The worst consequence of the authoritarian makeover of civil society after 9/11 is that a generation of children will come of age in an era of cutthroat austerity, meanness, violence and an utter lack of privacy that they will assume to be normal. Our gulags are still open; innocent men have been kept for over ten years, with no charges. No war criminals have been prosecuted. Torture is practiced by police departments around the country (Homan Square in Chicago comes to mind). The national security state is being born; Ben Franklin was prophetic when he announced the creation of a republic “if you can keep it.”

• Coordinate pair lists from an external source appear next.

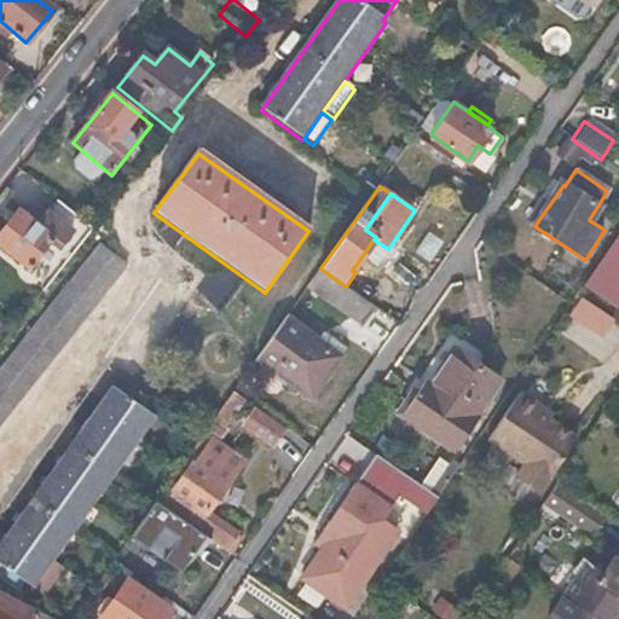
[(18,212),(0,233),(0,244),(28,267),(32,264),(39,268),(46,259),(61,271),(93,230),(59,202),(39,227),(18,212)]
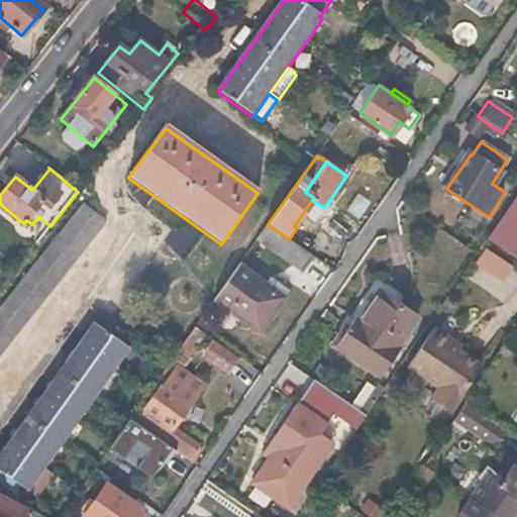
[(516,196),(489,239),(516,257),(516,196)]
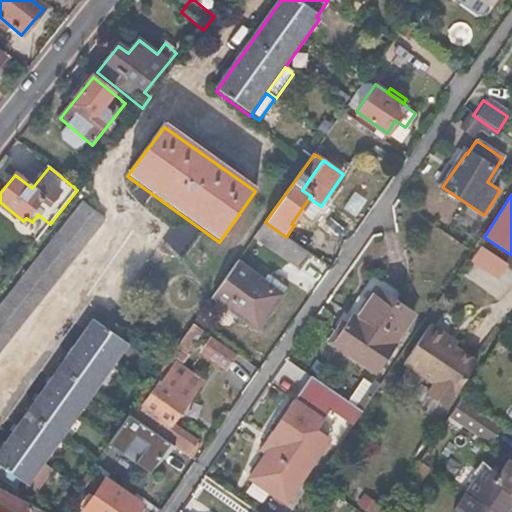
[(0,352),(104,221),(82,203),(0,307),(0,352)]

Drones will soon be looking in our windows. Some might wonder whether such drones are armed and meant to kill, are deliveries from Amazon, are being used by local militarized police, ICE, NSA or other such agency, or is it just your Peeping Tom neighbor who can now watch and record you and your family from the comfort of his computer screen?
How beauteous mankind is!
O brave new world that has such people in it!
The media are controlled by the super rich who depend on the police to maintain our plutocracy.
ROOT CAUSE
As the 51% most wealthy always vote to hoard all the land and wealth, there is a perfect solution. Nationalize half of the wealth and give it to the rightful owners, namely the impoverished laboring-class lower-half of society.
For most all blacks are laboring class and they are deliberately kept the poorest of the poor.